The ancient Armenian New Year – the holiday Navasard – was celebrated on August 11. This holiday symbolized the victory of the legendary patriarch of the Armenian people Hayk over the Babylonian tyrant Bel.
According to Armenian historian Movses Khorenatsi, in 2492 BC, the victory of Hayk over Bel marked the beginning of the country named Hayastan – Armenia. By the way, genetic analyses have confirmed that the Armenians indeed originated in the middle of the 3rd millennium BC (Age of mixing of multiple populations).
The word “Navasard” is translated as “New Year” – “nava” means “new” and “sard” means “year.”
Navasard was one of the most favorite pre-Christian holidays of the Armenian people. On this day, celebrations were held throughout the entire Armenia – the royal court, the army, and ordinary people celebrated the holiday.

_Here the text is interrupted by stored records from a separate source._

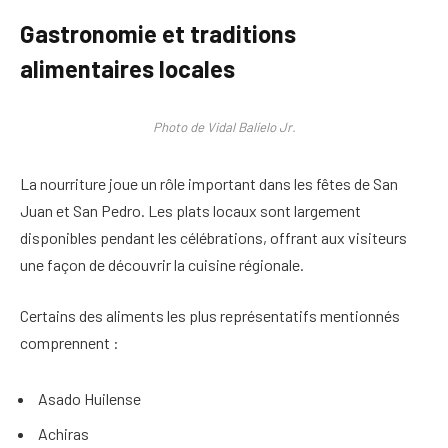
Gastronomie et traditions
alimentaires locales
Photo de Vidal Balielo Jr.
La nourriture joue un rôle important dans les fêtes de San
Juan et San Pedro. Les plats locaux sont largement
disponibles pendant les célébrations, offrant aux visiteurs
une façon de découvrir la cuisine régionale.
Certains des aliments les plus représentatifs mentionnés
comprennent :
Asado Huilense
Achiras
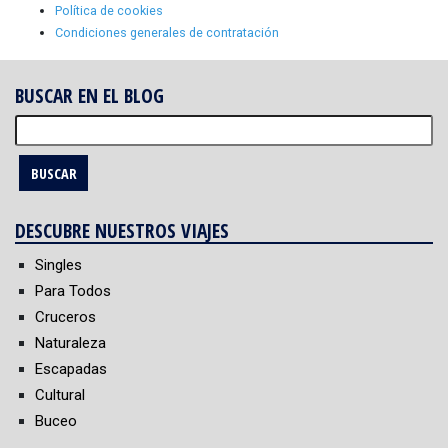
Política de cookies
Condiciones generales de contratación
BUSCAR EN EL BLOG
Buscar:
DESCUBRE NUESTROS VIAJES
Singles
Para Todos
Cruceros
Naturaleza
Escapadas
Cultural
Buceo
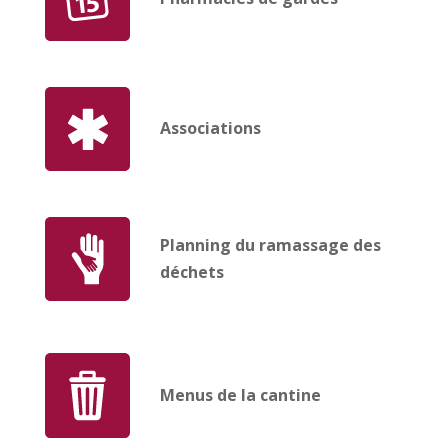
Associations
Planning du ramassage des
déchets
Menus de la cantine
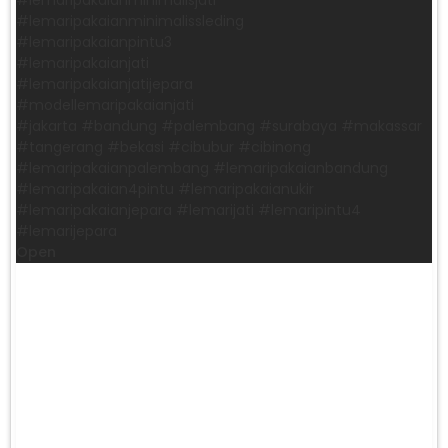
#lemaripakaianminimalissleding
#lemaripakaianpintu3
#lemaripakaianjati
#lemaripakaianjatijepara
#modellemaripakaianjati
#jakarta #bandung #palembang #surabaya #makassar
#tangerang #bekasi #cibubur #cibinong
#lemaripakaianpalembang #lemaripakaianbandung
#lemaripakaian4pintu #lemaripakaianukir
#lemaripakaianjepara #lemarijati #lemaripintu4
#lemarijepara
Open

Navasard was dedicated to the pagan gods of the Armenian pantheon. People believed that the gods had come down to earth, swam in the Aratsani River, and ascended to heaven. From the heavens, they then participated in the festival of Navasard.

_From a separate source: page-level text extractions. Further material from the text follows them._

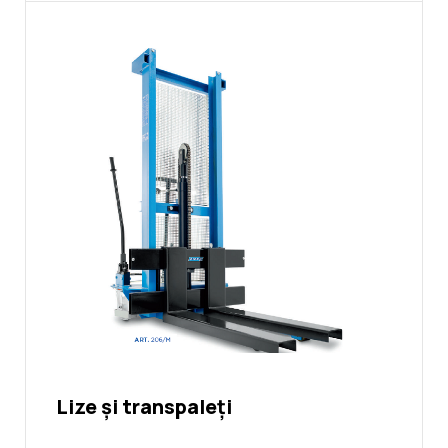
Lize și transpaleți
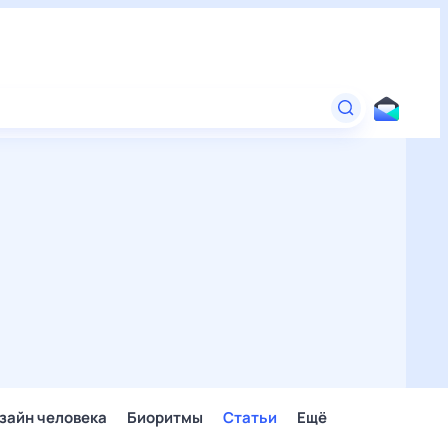
зайн человека
Биоритмы
Статьи
Ещё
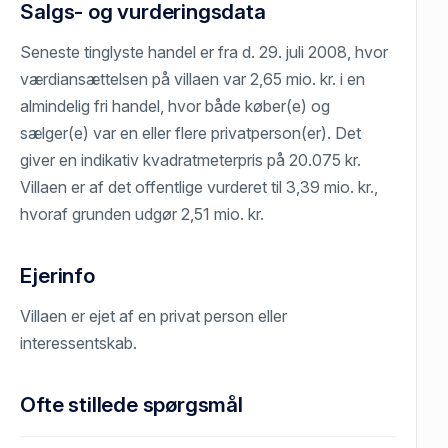
Salgs- og vurderingsdata
Seneste tinglyste handel er fra d. 29. juli 2008, hvor
værdiansættelsen på villaen var 2,65 mio. kr. i en
almindelig fri handel, hvor både køber(e) og
sælger(e) var en eller flere privatperson(er). Det
giver en indikativ kvadratmeterpris på 20.075 kr.
Villaen er af det offentlige vurderet til 3,39 mio. kr.,
hvoraf grunden udgør 2,51 mio. kr.
Ejerinfo
Villaen er ejet af en privat person eller
interessentskab.
Ofte stillede spørgsmål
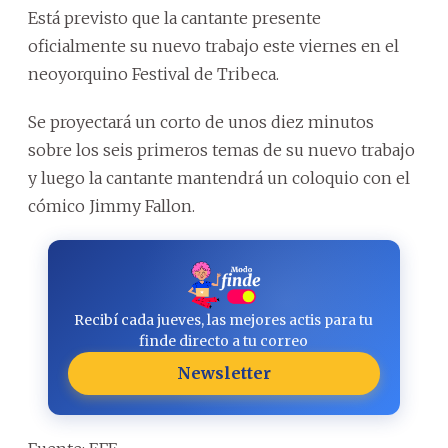
Está previsto que la cantante presente
oficialmente su nuevo trabajo este viernes en el
neoyorquino Festival de Tribeca.
Se proyectará un corto de unos diez minutos
sobre los seis primeros temas de su nuevo trabajo
y luego la cantante mantendrá un coloquio con el
cómico Jimmy Fallon.
Recibí cada jueves, las mejores actis para tu
finde directo a tu correo
Newsletter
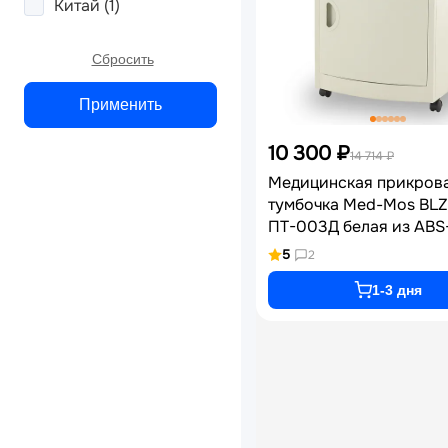
Китай
(1)
Сбросить
Применить
10 300 ₽
14 714 ₽
Медицинская прикров
тумбочка Med-Mos BLZ
ПТ-003Д белая из ABS
пластика с выдвижной
5
2
полкой, ящиком и коле
тормозами артикул BL
1-3 дня
бел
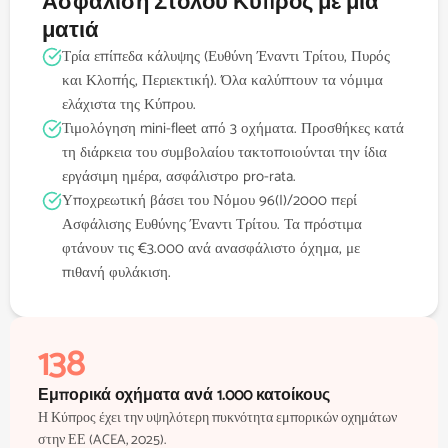
Ασφάλιση Στόλου Κύπρος με μια
ματιά
Τρία επίπεδα κάλυψης (Ευθύνη Έναντι Τρίτου, Πυρός
και Κλοπής, Περιεκτική). Όλα καλύπτουν τα νόμιμα
ελάχιστα της Κύπρου.
Τιμολόγηση mini-fleet από 3 οχήματα. Προσθήκες κατά
τη διάρκεια του συμβολαίου τακτοποιούνται την ίδια
εργάσιμη ημέρα, ασφάλιστρο pro-rata.
Υποχρεωτική βάσει του Νόμου 96(I)/2000 περί
Ασφάλισης Ευθύνης Έναντι Τρίτου. Τα πρόστιμα
φτάνουν τις €3.000 ανά ανασφάλιστο όχημα, με
πιθανή φυλάκιση.
138
Εμπορικά οχήματα ανά 1.000 κατοίκους
Η Κύπρος έχει την υψηλότερη πυκνότητα εμπορικών οχημάτων
στην ΕΕ (ACEA, 2025).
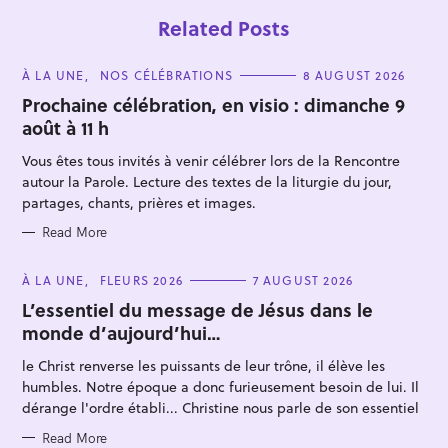
Related Posts
C
À LA UNE
NOS CÉLÉBRATIONS
8 AUGUST 2026
A
T
Prochaine célébration, en visio : dimanche 9
E
août à 11 h
G
O
R
Vous êtes tous invités à venir célébrer lors de la Rencontre
I
E
autour la Parole. Lecture des textes de la liturgie du jour,
S
partages, chants, prières et images.
S
Read More
e
a
C
À LA UNE
FLEURS 2026
7 AUGUST 2026
A
r
T
L’essentiel du message de Jésus dans le
E
c
monde d’aujourd’hui…
G
O
h
R
le Christ renverse les puissants de leur trône, il élève les
I
f
E
humbles. Notre époque a donc furieusement besoin de lui. Il
S
o
dérange l'ordre établi... Christine nous parle de son essentiel
r
Read More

According to Armenian stories and traditions, on the day of Navasard, the banquet tables were nearly collapsing under the weight of various dishes, sweets, and dried fruits. The celebration of Navasard was accompanied by various events and competitive games, including a royal hunt and horse race.
Today, Navasard is celebrated by various groups of people in Armenia and the Armenian Diaspora. Modern ethnographers have repeatedly appealed to the highest authorities with a request to make the Navasard holiday official in Armenia.